Records Start Marker

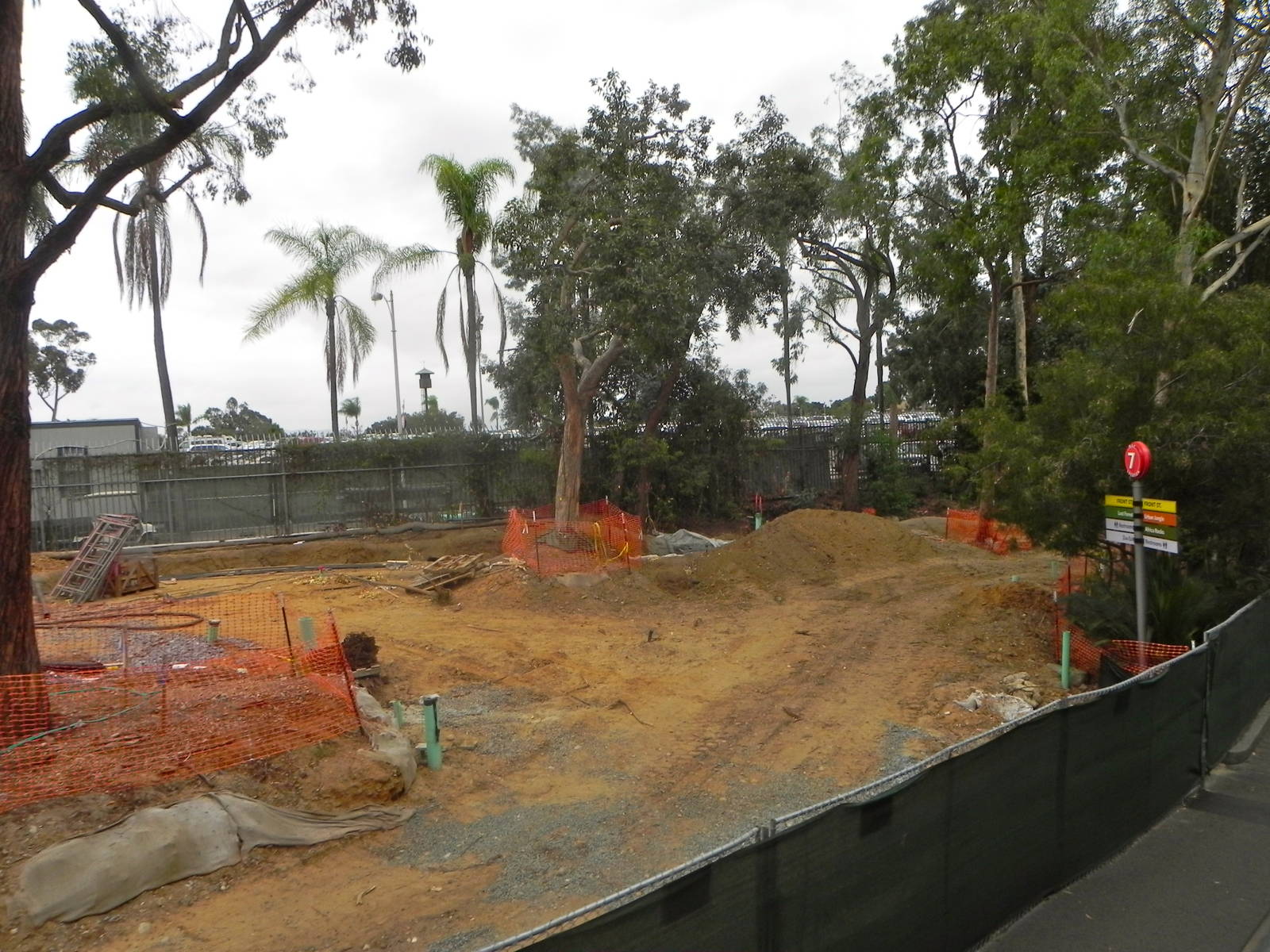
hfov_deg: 67.3
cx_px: 635
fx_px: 954
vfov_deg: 53.1
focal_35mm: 26
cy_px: 476
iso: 160
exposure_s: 1/246
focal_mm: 4.6
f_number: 6.3
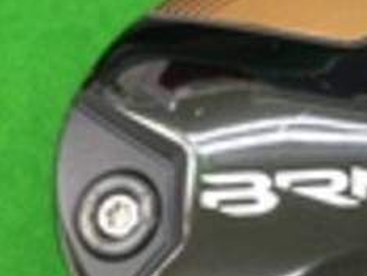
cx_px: 402
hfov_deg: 21.8
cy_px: 271
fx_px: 902
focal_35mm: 85
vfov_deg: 17.0
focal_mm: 3.3
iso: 160
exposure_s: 1/30
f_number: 2.4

Records End Marker

Exercise instructions: Although the records contain pictures, the output must hold only their exact wording.

Completed exercise:
hfov_deg: 67.3
cx_px: 635
fx_px: 954
vfov_deg: 53.1
focal_35mm: 26
cy_px: 476
iso: 160
exposure_s: 1/246
focal_mm: 4.6
f_number: 6.3
cx_px: 402
hfov_deg: 21.8
cy_px: 271
fx_px: 902
focal_35mm: 85
vfov_deg: 17.0
focal_mm: 3.3
iso: 160
exposure_s: 1/30
f_number: 2.4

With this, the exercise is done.